Below is a sketch of the first two points.
Proof of Chevalley's Theorem (assuming properness of $\pp^1$ plus the "basic fact" about dimension):
Step 1. Reduce the general statement of Chevalley's theorem to the following statement: let $\pi:\kk^{m+1} \to \kk^m$, $m \geq 0$, be the projection onto the first $m$-coordinates.
If $V$ is an irreducible subvariety of $\kk^{m+1}$ and $U$ is a nonempty open subset of $V$, then $\pi(U)$ contains a nonempty open subset of the closure of $\pi(V)$.
Step 2. Prove the above statement as follows: Let $W$ be the closure of $\pi(V)$ in $\kk^m$. Since $V$ is irreducible, $W$ is also irreducible. Moreover, $\kk[V] \cong \kk[W][x_{m+1}]/\ppp$ for some prime ideal $\ppp$ of $\kk[W][x_{m+1}]$. If $\ppp = 0$, then $V \cong W \times \kk$ and $\pi$ is the natural projection, and it is easy to see that the above statement is true. So assume $\ppp \neq 0$. Then since $\pi^*: \kk[W] \to \kk[V]$ is injective, it follows that $\dim(V) = \dim(W)$. Now consider the closure $\bar V$ of $V$ in $\kk^m \times \pp^1$. Then $\bar V$ is irreducible (since $V$ is), and $\pi(\bar V)$ is a closed (since $\pp^1$ is proper) irreducible subset of $\kk^m$ containing $W$. Since $\dim(W) = \dim(V) = \dim(\bar V) \geq \dim(\pi(\bar V))$, it follows that
$$W = \pi(\bar V)$$
Let $V' := \bar V \setminus U$. Then $V'$ is a proper closed subset of $\bar V$, so that $\dim(V') < \dim(\bar V) = \dim(W)$. The properness of $\pp^1$ then implies that $\pi(V')$ is a proper closed subset of $W$. Since $\pi(U) \supset \pi(\bar V) \setminus \pi(V') \supset W \setminus \pi(V')$, the proof is complete.

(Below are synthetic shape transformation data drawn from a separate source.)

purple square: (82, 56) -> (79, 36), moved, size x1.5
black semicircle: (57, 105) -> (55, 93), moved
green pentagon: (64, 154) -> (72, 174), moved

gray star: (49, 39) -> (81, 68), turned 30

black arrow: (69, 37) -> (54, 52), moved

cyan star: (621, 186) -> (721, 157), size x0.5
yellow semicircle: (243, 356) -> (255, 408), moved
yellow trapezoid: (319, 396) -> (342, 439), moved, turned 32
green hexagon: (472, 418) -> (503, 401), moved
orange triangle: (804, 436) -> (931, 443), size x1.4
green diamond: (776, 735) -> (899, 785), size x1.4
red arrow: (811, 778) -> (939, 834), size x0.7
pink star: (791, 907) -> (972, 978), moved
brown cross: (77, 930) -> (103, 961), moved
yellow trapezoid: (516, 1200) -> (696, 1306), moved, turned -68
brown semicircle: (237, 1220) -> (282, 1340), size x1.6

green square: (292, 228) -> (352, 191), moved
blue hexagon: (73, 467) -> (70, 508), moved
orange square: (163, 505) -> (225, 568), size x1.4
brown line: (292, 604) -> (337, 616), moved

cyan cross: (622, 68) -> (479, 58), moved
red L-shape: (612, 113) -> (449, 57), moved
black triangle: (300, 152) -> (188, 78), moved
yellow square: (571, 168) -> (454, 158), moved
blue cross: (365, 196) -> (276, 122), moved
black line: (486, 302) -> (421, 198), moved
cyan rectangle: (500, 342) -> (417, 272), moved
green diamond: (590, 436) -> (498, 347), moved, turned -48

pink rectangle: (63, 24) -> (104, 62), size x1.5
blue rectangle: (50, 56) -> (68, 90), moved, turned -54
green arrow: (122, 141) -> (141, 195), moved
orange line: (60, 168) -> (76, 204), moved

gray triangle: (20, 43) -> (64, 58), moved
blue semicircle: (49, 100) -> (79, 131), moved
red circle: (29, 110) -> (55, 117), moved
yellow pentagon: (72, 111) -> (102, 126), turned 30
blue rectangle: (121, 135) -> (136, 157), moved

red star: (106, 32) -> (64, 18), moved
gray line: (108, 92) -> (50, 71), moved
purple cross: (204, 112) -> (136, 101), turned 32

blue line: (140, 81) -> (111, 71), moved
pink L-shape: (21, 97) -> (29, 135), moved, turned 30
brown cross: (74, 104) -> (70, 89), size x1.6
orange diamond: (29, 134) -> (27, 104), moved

Proof of properness of $\pp^n$: We prove the following statement (which is equivalent to properness of $\pp^n$):
The projection map $\kk^m \times \pp^n \to \kk^m$ is closed (in Zariski topology) for each $m,n$.
Let $Z$ be a closed subset of $\kk^m \times \pp^n$. Choose affine coordinates $(y_1, \ldots, y_m)$ on $\kk^m$ and homogeneous coordinates $[x_0: \cdots : x_n]$. Then $Z$ is the set of zeroes of polynomials $f_1, \ldots, f_k$ in $(x,y)$ which are homogeneous in $(x_0, \ldots, x_n)$. Given $b = (b_1, \ldots, b_m) \in \kk^m$, $b \not \in \pi(Z)$ if and only if there is $d \geq 1$ such that the vector space $P_d$ of homogeneous polynomials of degree $d$ is contained in the ideal of $\kk[x_0, \ldots, x_n]$ generated by $f_1(x,b), \ldots, f_k(x,b)$. In other words, $\kk^m \setminus \pi(Z) = \bigcup_{d \geq 1} U_d$, where
$$U_d := \{b \in \kk^m: P_d \subseteq \langle f_1(x,b), \ldots, f_k(x,b) \rangle\}$$
(where $\langle \cdot, \cdots, \cdot \rangle$ denotes the ideal generated by the enclosed polynomials). Consequently, it suffices to show that $U_d$ is open for each $d$. Now let $d_j := \deg(f_j)$, $j = 1, \ldots, k$, and consider the map
$$\phi_b:P_{d-d_1} \oplus \cdots \oplus P_{d-d_k} \to P_d$$
given by
$$(g_1, \ldots, g_k) \mapsto \sum_j f_j(x,b)g_j$$
Then $b \in U_d$ if and only if $\phi_b$ is surjective if and only if there is an $m_d \times m_d$-minor of $\phi_b$ with nonzero determinant. Since each of these minors is a polynomial in $b$ (once you choose a fixed basis for each $P_e$), it follows that $U_d$ is Zariski open, as required.